(RECORD SET)

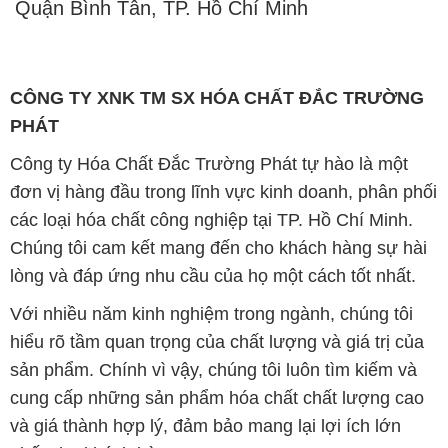
Quận Bình Tân, TP. Hồ Chí Minh
CÔNG TY XNK TM SX HÓA CHẤT ĐẮC TRƯỜNG
PHÁT
Công ty Hóa Chất Đắc Trường Phát tự hào là một
đơn vị hàng đầu trong lĩnh vực kinh doanh, phân phối
các loại hóa chất công nghiệp tại TP. Hồ Chí Minh.
Chúng tôi cam kết mang đến cho khách hàng sự hài
lòng và đáp ứng nhu cầu của họ một cách tốt nhất.
Với nhiều năm kinh nghiệm trong ngành, chúng tôi
hiểu rõ tầm quan trọng của chất lượng và giá trị của
sản phẩm. Chính vì vậy, chúng tôi luôn tìm kiếm và
cung cấp những sản phẩm hóa chất chất lượng cao
và giá thành hợp lý, đảm bảo mang lại lợi ích lớn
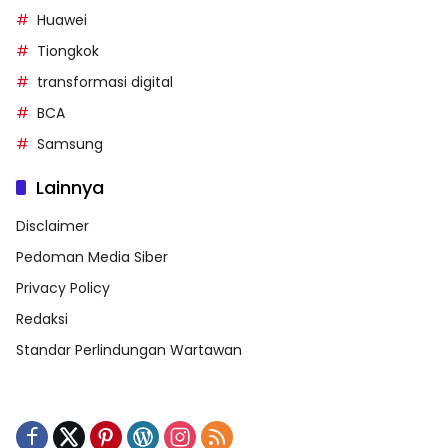
Huawei
Tiongkok
transformasi digital
BCA
Samsung
Lainnya
Disclaimer
Pedoman Media Siber
Privacy Policy
Redaksi
Standar Perlindungan Wartawan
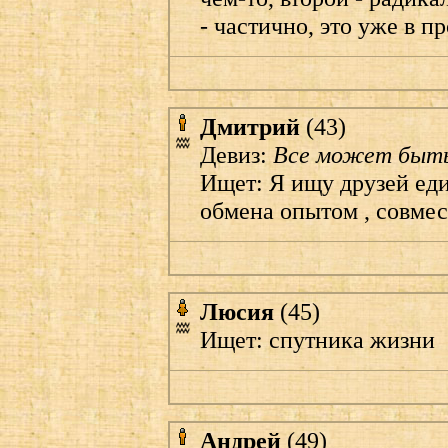
- частично, это уже в п
Дмитрий
(43)
Девиз:
Все может быт
Ищет: Я ищу друзей ед
обмена опытом , совмес
Люсия
(45)
Ищет: спутника жизни
Андрей
(49)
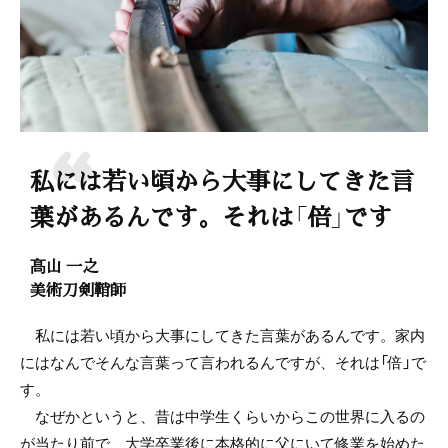
私には若い頃から大事にしてきた言
葉があるんです。それは「倍」です
髙山 一之
美術刀剣鞘師
私には若い頃から大事にしてきた言葉があるんです。家内
にはなんでそんな言葉って言われるんですが、それは「倍」で
す。
なぜかというと、昔は中学生くらいからこの世界に入るの
が当たり前で、大学卒業後に本格的に父にいて修業を始めた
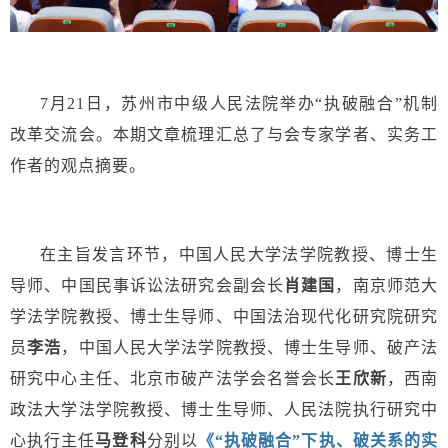
7月21日，苏州市中级人民法院举办“执破融合”机制
改革交流会。本期文章梳理汇总了与会专家学者、实务工
作者的观点摘要。
在主旨发言环节，中国人民大学法学院教授、博士生
导师、中国民事诉讼法研究会副会长
肖建国
，南京师范大
学法学院教授、博士生导师、中国法治现代化研究院研究
员
李浩
，中国人民大学法学院教授、博士生导师、破产法
研究中心主任、北京市破产法学会名誉会长
王欣新
，西南
政法大学法学院教授、博士生导师、人民法院执行研究中
心执行主任
马登科
分别以
《“执破融合”下执、破关系的实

(PROBLEM DETAILS)
Return each line above that contains the word "trong".

(SOLVED PROBLEM)
đơn vị hàng đầu trong lĩnh vực kinh doanh, phân phối
Với nhiều năm kinh nghiệm trong ngành, chúng tôi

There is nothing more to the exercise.